課題 a: 抽出テキストによると、この日のトリオでドラムを担当したのは誰ですか。

抽出テキスト:
····················
この日は工藤明をドラムに加えたトリオと銘苅麻野率いるめかるストリングスカルテットを加えての2編成を組み込んで、約1時間の演奏。ドビュッシーのパスピエをオリジナルアレンジで奏でた「Passepied」をはじめ、「Plug in」「願い」「羅針儀」などミニ・アルバム『緑と風』収録曲を中心に展開。クラシックやジャズを下地にしたピアノ・トリオといった佇まいながら、そのどちらにも偏らず、瑞々しいポップ・インスト的アプローチとピアノ・ジャズ/フュージョンを横断するようなアレンジは、確かにユニーク。持山が西野カナ、GLAY、倉木麻衣らのアレンジを手掛け、ももいろクローバーZはじめ“アイマス”などアニメ関連、℃-ute、アイドリング!!!といったアイドルのライヴサポートも務めていることもあって、ポップス的なアウトプットも厭わないところが、楽曲の自由度を高めているのかもしれない。
····················
チャート読解データ:
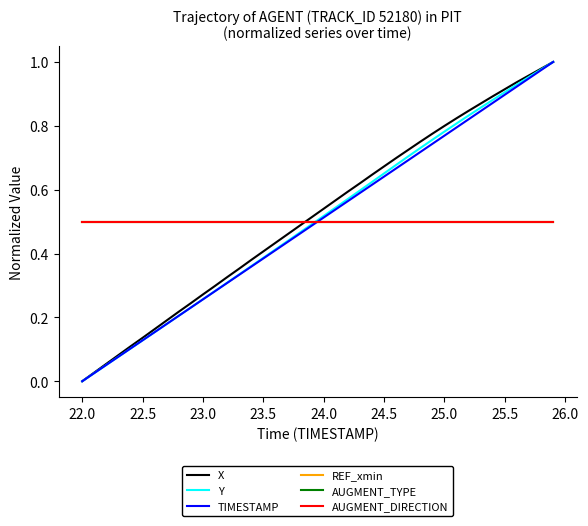

Does the chart display data point markers on the line(s)?

No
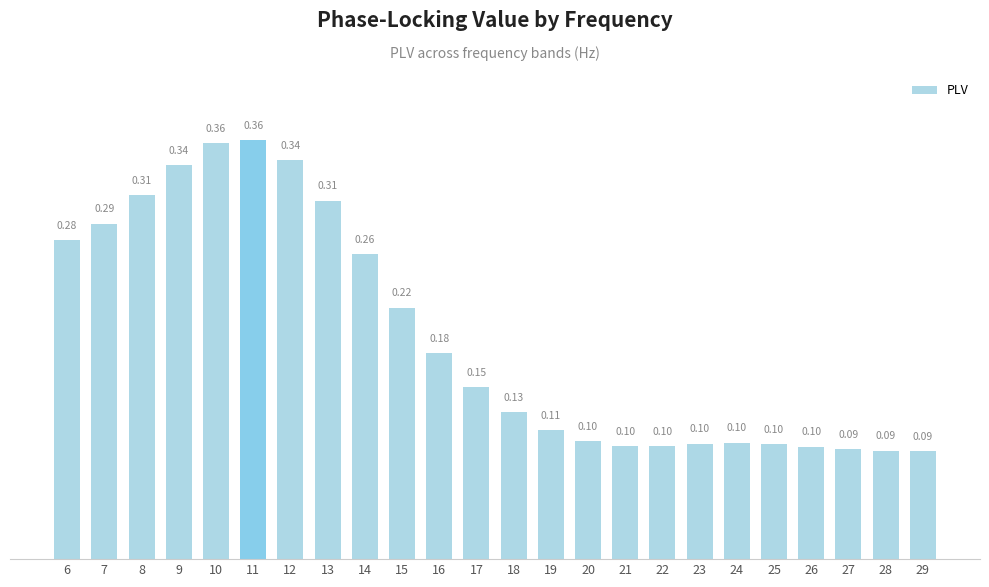

Which has a higher value, 7 or 17?

7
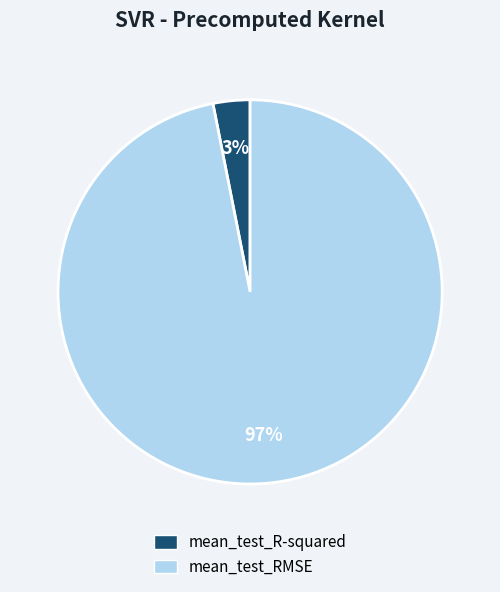

What is the majority slice?

mean_test_RMSE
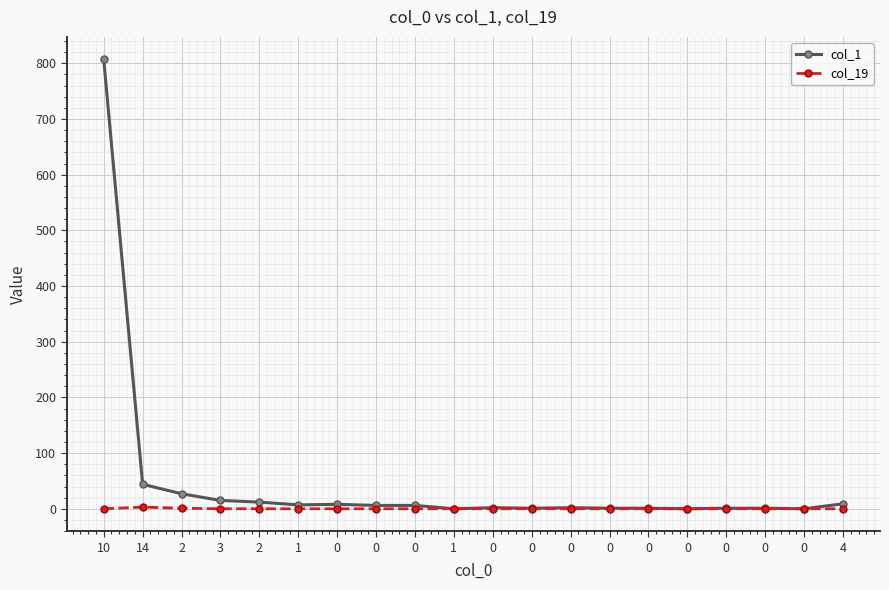

How many lines are shown in the chart?

2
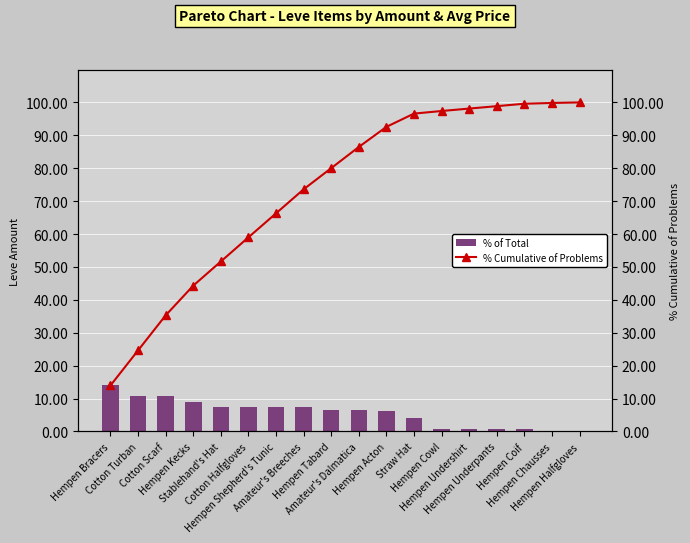

Reading right to left, transcribe all the data shown in this chart.

% of Total: Hempen Halfgloves=0.2	Hempen Chausses=0.2	Hempen Coif=0.7	Hempen Underpants=0.7	Hempen Undershirt=0.7	Hempen Cowl=0.8	Straw Hat=4.0	Hempen Acton=6.1	Amateur's Dalmatica=6.4	Hempen Tabard=6.4	Amateur's Breeches=7.3	Hempen Shepherd's Tunic=7.3	Cotton Halfgloves=7.3	Stablehand's Hat=7.3	Hempen Kecks=9.0	Cotton Scarf=10.7	Cotton Turban=10.7	Hempen Bracers=14.0
% Cumulative of Problems: Hempen Halfgloves=100.0	Hempen Chausses=99.8	Hempen Coif=99.6	Hempen Underpants=98.9	Hempen Undershirt=98.1	Hempen Cowl=97.4	Straw Hat=96.6	Hempen Acton=92.6	Amateur's Dalmatica=86.5	Hempen Tabard=80.0	Amateur's Breeches=73.6	Hempen Shepherd's Tunic=66.3	Cotton Halfgloves=59.0	Stablehand's Hat=51.6	Hempen Kecks=44.3	Cotton Scarf=35.3	Cotton Turban=24.6	Hempen Bracers=14.0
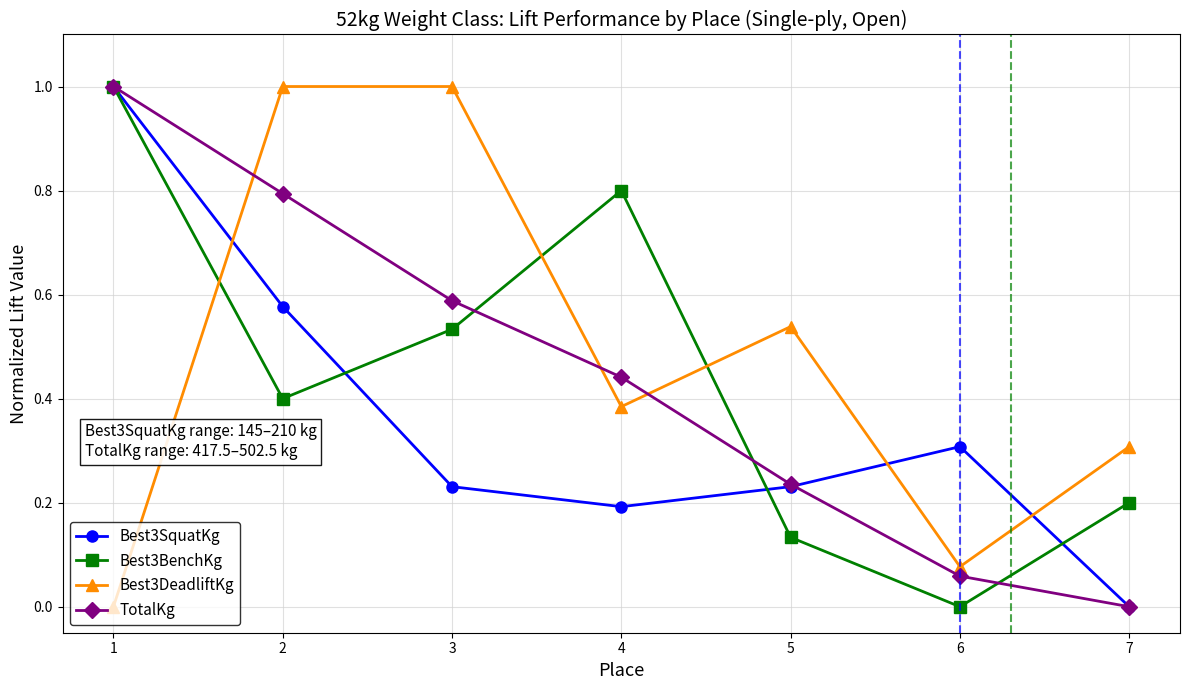

True or false: Best3BenchKg and Best3SquatKg intersect in this chart.

True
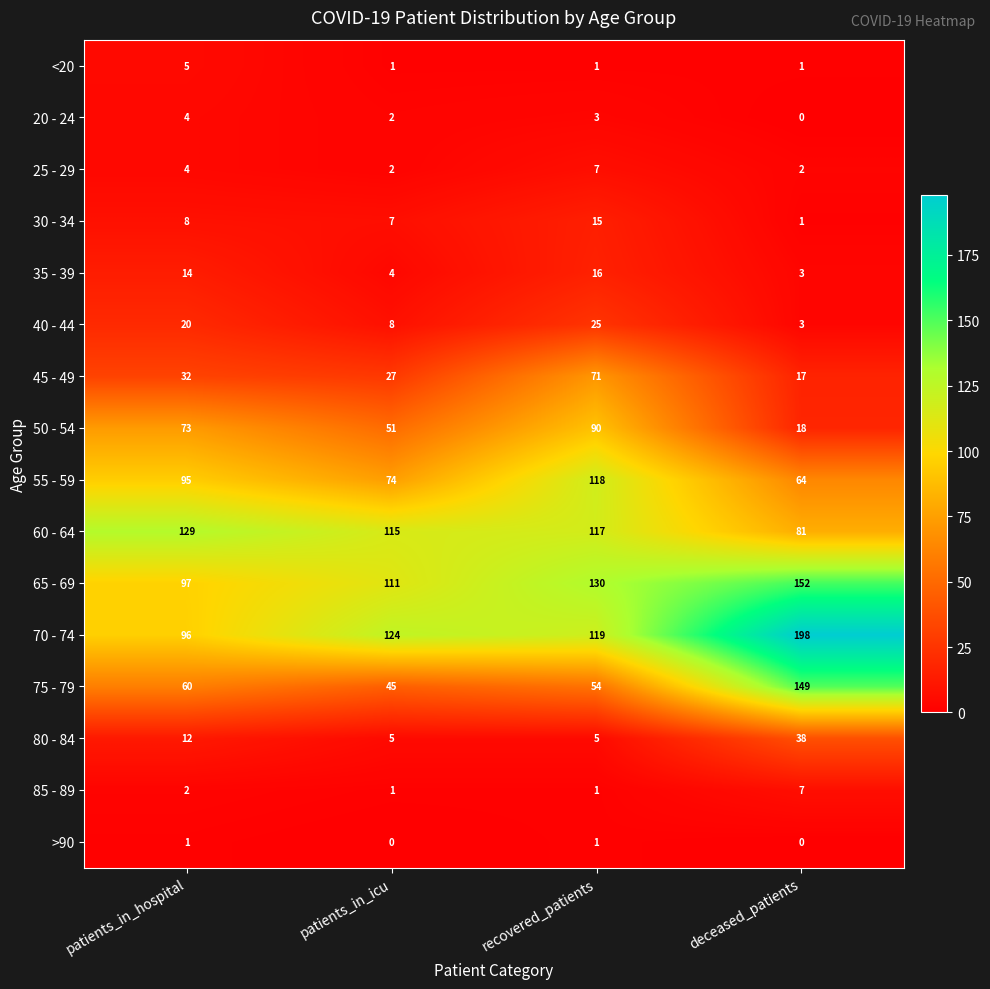

What is the difference between the maximum and second lowest values in the 85 - 89 series?

6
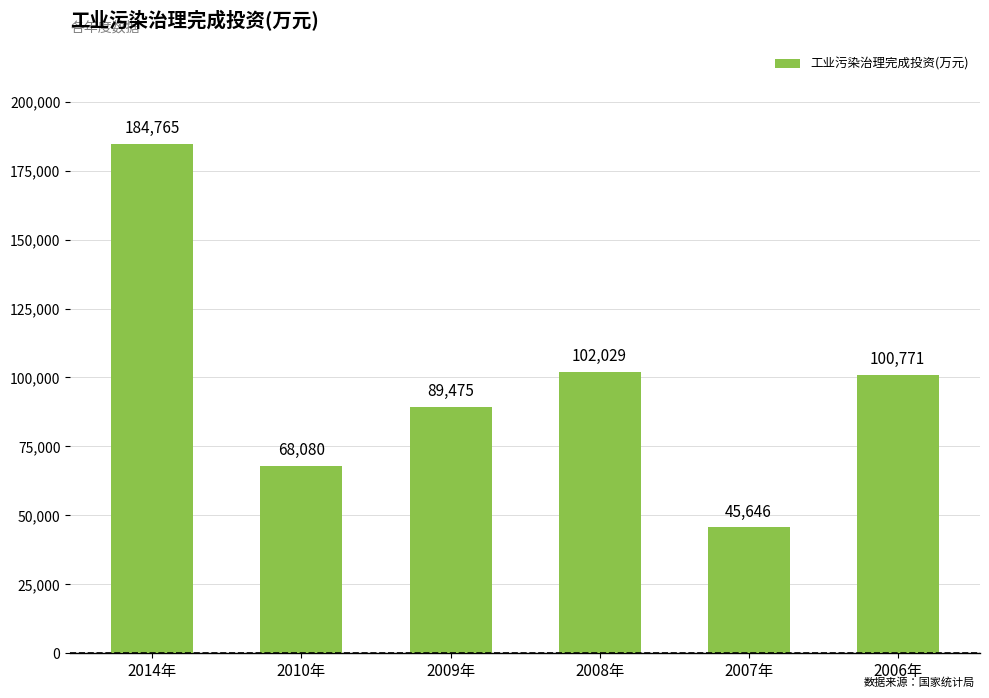

What is the label of the 5th bar from the right?

2010年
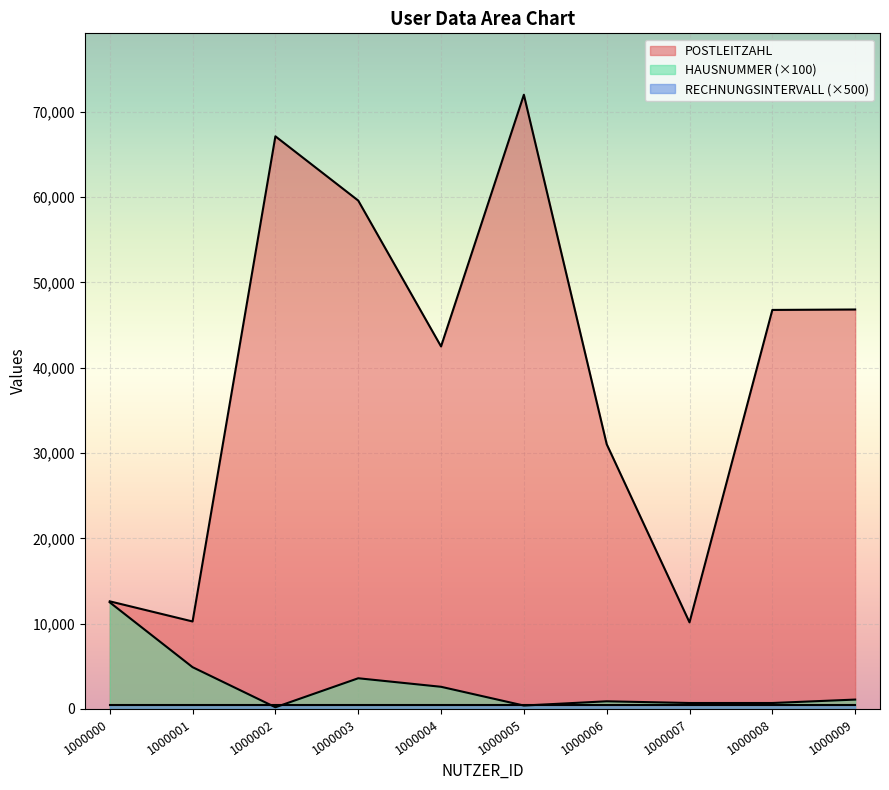

True or false: HAUSNUMMER has more than 1 points higher than both neighbors.

True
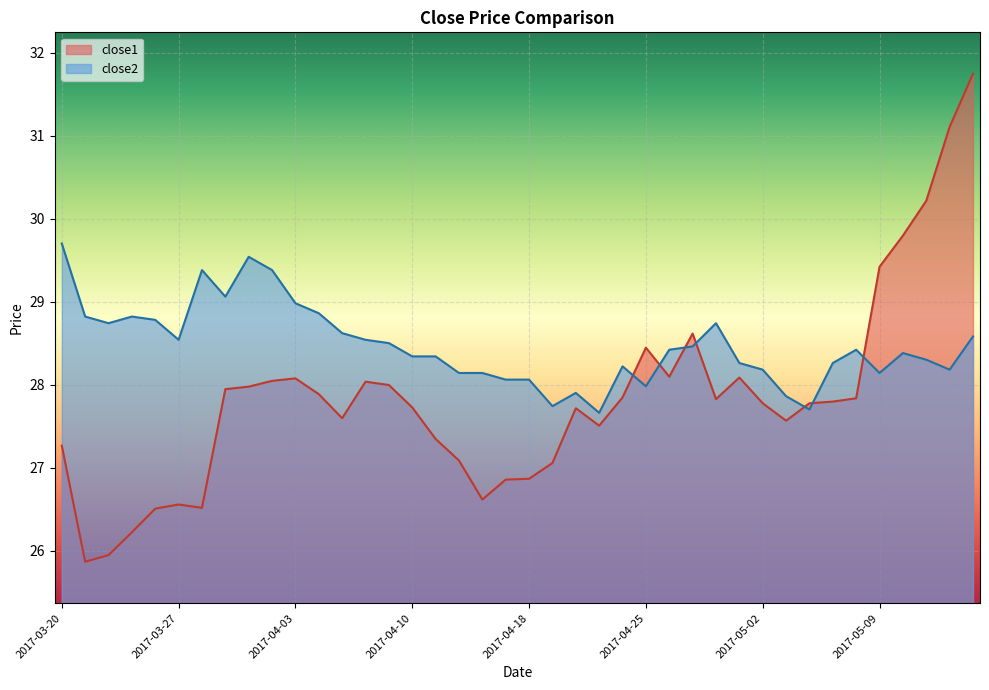

Does the chart display data point markers on the line(s)?

No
····················
課題 b: 上のエントリをすべて、「番号」と「内容」の2列からなるMarkdownの表に整形してください。各行に行番号とその行の内容を入れ、空行は省き、画像は含めないでください。

解答 a: 工藤明です。

解答 b:
| 番号 | 内容 |
|---|---|
| 1 | Does the chart display data point markers on the line(s)? |
| 2 | No |
| 3 | Which has a higher value, 7 or 17? |
| 4 | 7 |
| 5 | What is the majority slice? |
| 6 | mean_test_RMSE |
| 7 | How many lines are shown in the chart? |
| 8 | 2 |
| 9 | Reading right to left, transcribe all the data shown in this chart. |
| 10 | % of Total: Hempen Halfgloves=0.2	Hempen Chausses=0.2	Hempen Coif=0.7	Hempen Underpants=0.7	Hempen Undershirt=0.7	Hempen Cowl=0.8	Straw Hat=4.0	Hempen Acton=6.1	Amateur's Dalmatica=6.4	Hempen Tabard=6.4	Amateur's Breeches=7.3	Hempen Shepherd's Tunic=7.3	Cotton Halfgloves=7.3	Stablehand's Hat=7.3	Hempen Kecks=9.0	Cotton Scarf=10.7	Cotton Turban=10.7	Hempen Bracers=14.0 |
| 11 | % Cumulative of Problems: Hempen Halfgloves=100.0	Hempen Chausses=99.8	Hempen Coif=99.6	Hempen Underpants=98.9	Hempen Undershirt=98.1	Hempen Cowl=97.4	Straw Hat=96.6	Hempen Acton=92.6	Amateur's Dalmatica=86.5	Hempen Tabard=80.0	Amateur's Breeches=73.6	Hempen Shepherd's Tunic=66.3	Cotton Halfgloves=59.0	Stablehand's Hat=51.6	Hempen Kecks=44.3	Cotton Scarf=35.3	Cotton Turban=24.6	Hempen Bracers=14.0 |
| 12 | True or false: Best3BenchKg and Best3SquatKg intersect in this chart. |
| 13 | True |
| 14 | What is the difference between the maximum and second lowest values in the 85 - 89 series? |
| 15 | 6 |
| 16 | What is the label of the 5th bar from the right? |
| 17 | 2010年 |
| 18 | True or false: HAUSNUMMER has more than 1 points higher than both neighbors. |
| 19 | True |
| 20 | Does the chart display data point markers on the line(s)? |
| 21 | No |